Saturday Night Live responded to that disappointment with its cold open this week, which featured “The Trial You Wish Had Happened.”
Kenan Thompson starred as Judge Mathis, who kicks Mikey Day’s Chief Justice John Roberts off the bench, telling him, “This court needs a real judge who got some big brass ones under his skirt.”
Entering the courtroom next was Senate Majority Leader Mitch McConnell, played by Beck Bennett, who declares he’s there to “remind the American people that all men are innocent after proven guilty.”
Next, Thompson calls Sen. Lindsey Graham, played by Kate McKinnon, to deliver the president’s defense.
McKinnon’s Graham quickly makes it clear he believes his reelection “ain’t going to happen unless I kiss Mr. Trump’s grits and tickle his biscuits, and that’s why I do declare that Mr. Trump is innocent.”
Following the Graham statement, Thompson’s Mathis says he’s calling witnesses, “because that’s how a damn trial works.”
First up is Cecily Strong as John Bolton, who expresses deep concern over the president’s behavior.
When Thompson’s Mathis asks why Bolton was only coming forward with those revelations now, Strong replies, “Because I’m a messy bitch who loves drama,” before working in a pitch for his new book: “It’s called Harry Potter and the Room Where It Happened!”
Bennett’s McConnell objects to Bolton as a witness, and asks to call Hunter Biden to the stand.
“Oh you know I’m calling Hunter Biden, too. What do you think, I hate hilarious witnesses?” Thompson’s Mathis asks.
Biden, played by Pete Davidson, enters the courtroom on a hoverboard while vaping, telling the court he has no real connection to the allegations Trump faces.
“I’ve been selling Biden steaks from my office at the top of Biden Tower,” Davidson’s Biden says, “And letting foreign leaders stay at Biden-a-Largo. Oh no wait, that’s the president’s sons. Ya burnt!”
Alec Baldwin, playing Trump, enters the courtroom next, bent over a walker in a manner reminiscent of Harvey Weinstein’s recent court appearances.
“Your honor I’m a very sick old man,” he says. “How could I withhold aid from the Ukraine? I can barely get around the house.”
But Thompson’s Mathis doesn’t buy it. “President Trump, are you trying to Weinstein me right now?” Thompson’s Mathis asks.
“In what sense? Because Harvey and I overlap in a few areas,” he responds, laying out the core of his defense: “I’m guilty, but it ain’t no thing.”
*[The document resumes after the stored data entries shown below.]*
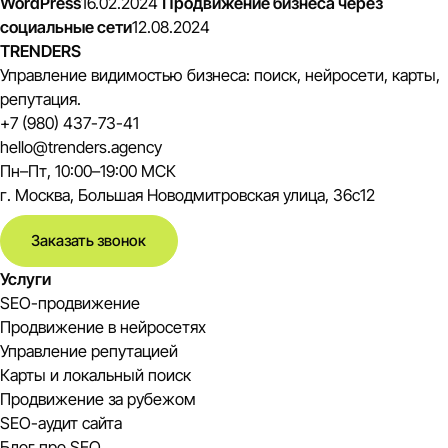
WordPress
16.02.2024
Продвижение бизнеса через
социальные сети
12.08.2024
TRENDERS
Управление видимостью бизнеса: поиск, нейросети, карты,
репутация.
+7 (980) 437-73-41
hello@trenders.agency
Пн–Пт, 10:00–19:00 МСК
г. Москва, Большая Новодмитровская улица, 36с12
Заказать звонок
Услуги
SEO-продвижение
Продвижение в нейросетях
Управление репутацией
Карты и локальный поиск
Продвижение за рубежом
SEO-аудит сайта
Блог про SEO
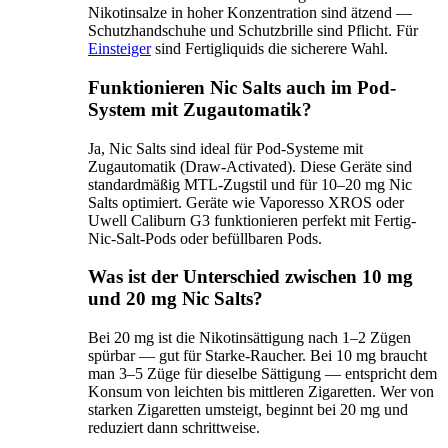
Nikotinsalze in hoher Konzentration sind ätzend —
Schutzhandschuhe und Schutzbrille sind Pflicht. Für
Einsteiger
sind Fertigliquids die sicherere Wahl.
Funktionieren Nic Salts auch im Pod-
System mit Zugautomatik?
Ja, Nic Salts sind ideal für Pod-Systeme mit
Zugautomatik (Draw-Activated). Diese Geräte sind
standardmäßig MTL-Zugstil und für 10–20 mg Nic
Salts optimiert. Geräte wie Vaporesso XROS oder
Uwell Caliburn G3 funktionieren perfekt mit Fertig-
Nic-Salt-Pods oder befüllbaren Pods.
Was ist der Unterschied zwischen 10 mg
und 20 mg Nic Salts?
Bei 20 mg ist die Nikotinsättigung nach 1–2 Zügen
spürbar — gut für Starke-Raucher. Bei 10 mg braucht
man 3–5 Züge für dieselbe Sättigung — entspricht dem
Konsum von leichten bis mittleren Zigaretten. Wer von
starken Zigaretten umsteigt, beginnt bei 20 mg und
reduziert dann schrittweise.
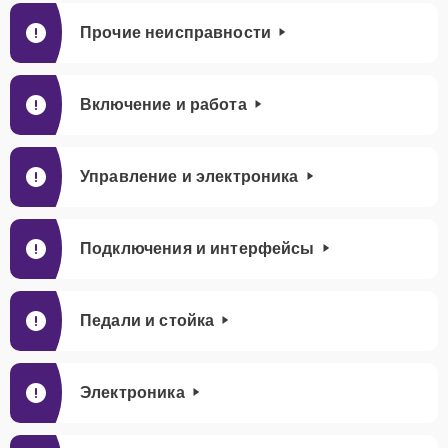
Прочие неисправности
Включение и работа
Управление и электроника
Подключения и интерфейсы
Педали и стойка
Электроника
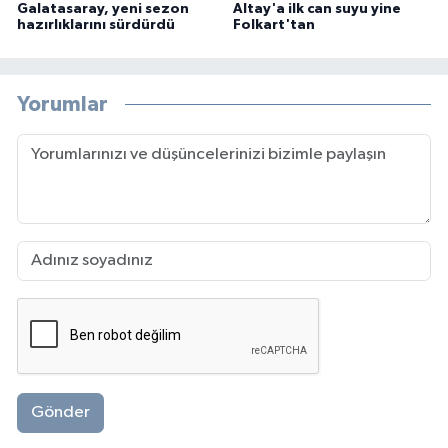
Galatasaray, yeni sezon
Altay'a ilk can suyu yine
hazırlıklarını sürdürdü
Folkart'tan
Yorumlar
Gönder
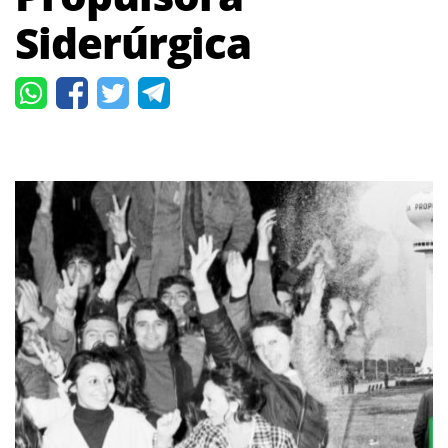
Siderúrgica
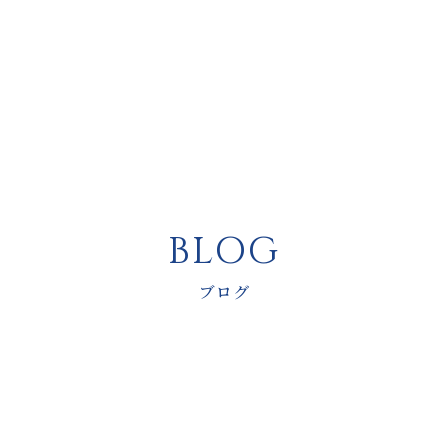
BLOG
ブログ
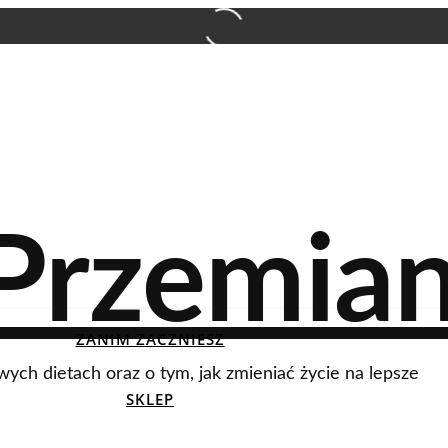
ZANIM ZACZNIESZ
wych dietach oraz o tym, jak zmieniać życie na lepsze
SKLEP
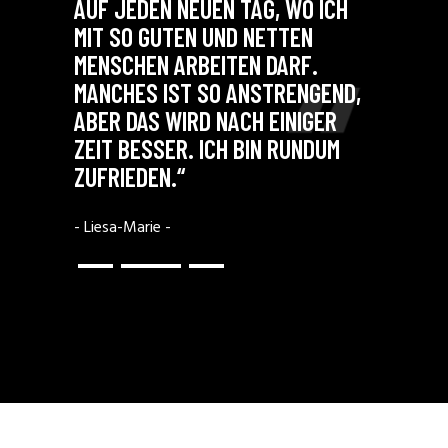
R. IM
AUF JEDEN NEUEN TAG, WO ICH
JEDEN
 MIR D
MIT SO GUTEN UND NETTEN
KÖNNE
 HO
MENSCHEN ARBEITEN DARF.
ICH MI
MANCHES IST SO ANSTRENGEND,
BEWÄH
EN.“
ABER DAS WIRD NACH EINIGER
DARF.
ZEIT BESSER. ICH BIN RUNDUM
- Lisa -
ZUFRIEDEN.“
- Liesa-Marie -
Although satirical, the defense actually hews closely to the conclusions of many real-life senators.
Sen. Lamar Alexander (R-TN) said last week that Trump’s actions were inappropriate, but that voters, not the Senate, should decide whether he’s removed from office. Sen. Marco Rubio (R-FL) went one step further, saying that the president’s actions were impeachable, that he was guilty of the charges, but that he shouldn’t be removed. Nebraska Sen. Ben Sasse told reporters last week that Alexander’s argument speaks to the position of many Republican senators.
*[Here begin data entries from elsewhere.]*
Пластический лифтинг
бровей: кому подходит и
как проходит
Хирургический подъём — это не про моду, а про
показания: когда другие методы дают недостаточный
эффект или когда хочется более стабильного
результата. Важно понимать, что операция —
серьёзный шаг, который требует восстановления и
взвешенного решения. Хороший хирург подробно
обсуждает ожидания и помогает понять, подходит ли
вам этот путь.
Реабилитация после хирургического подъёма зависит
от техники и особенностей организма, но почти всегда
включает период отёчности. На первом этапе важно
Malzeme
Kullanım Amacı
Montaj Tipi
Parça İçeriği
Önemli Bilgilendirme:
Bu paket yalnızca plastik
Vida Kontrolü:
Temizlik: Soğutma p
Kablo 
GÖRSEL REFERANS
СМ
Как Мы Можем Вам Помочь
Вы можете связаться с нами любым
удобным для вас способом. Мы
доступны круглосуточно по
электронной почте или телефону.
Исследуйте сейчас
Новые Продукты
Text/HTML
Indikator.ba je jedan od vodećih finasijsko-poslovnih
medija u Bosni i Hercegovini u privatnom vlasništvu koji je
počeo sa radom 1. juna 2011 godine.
In closing, Baldwin’s Trump expresses no remorse for his actions, or for how the trial proceeded, telling the audience, “What I’ve learned from this trial is that clearly nothing I do or say has any consequence.”
And he adds that the trial also taught him a valuable lesson: That McConnell is his “best friend,” a proclamation that prompts Bennett to break into a song asking, “What have I done?”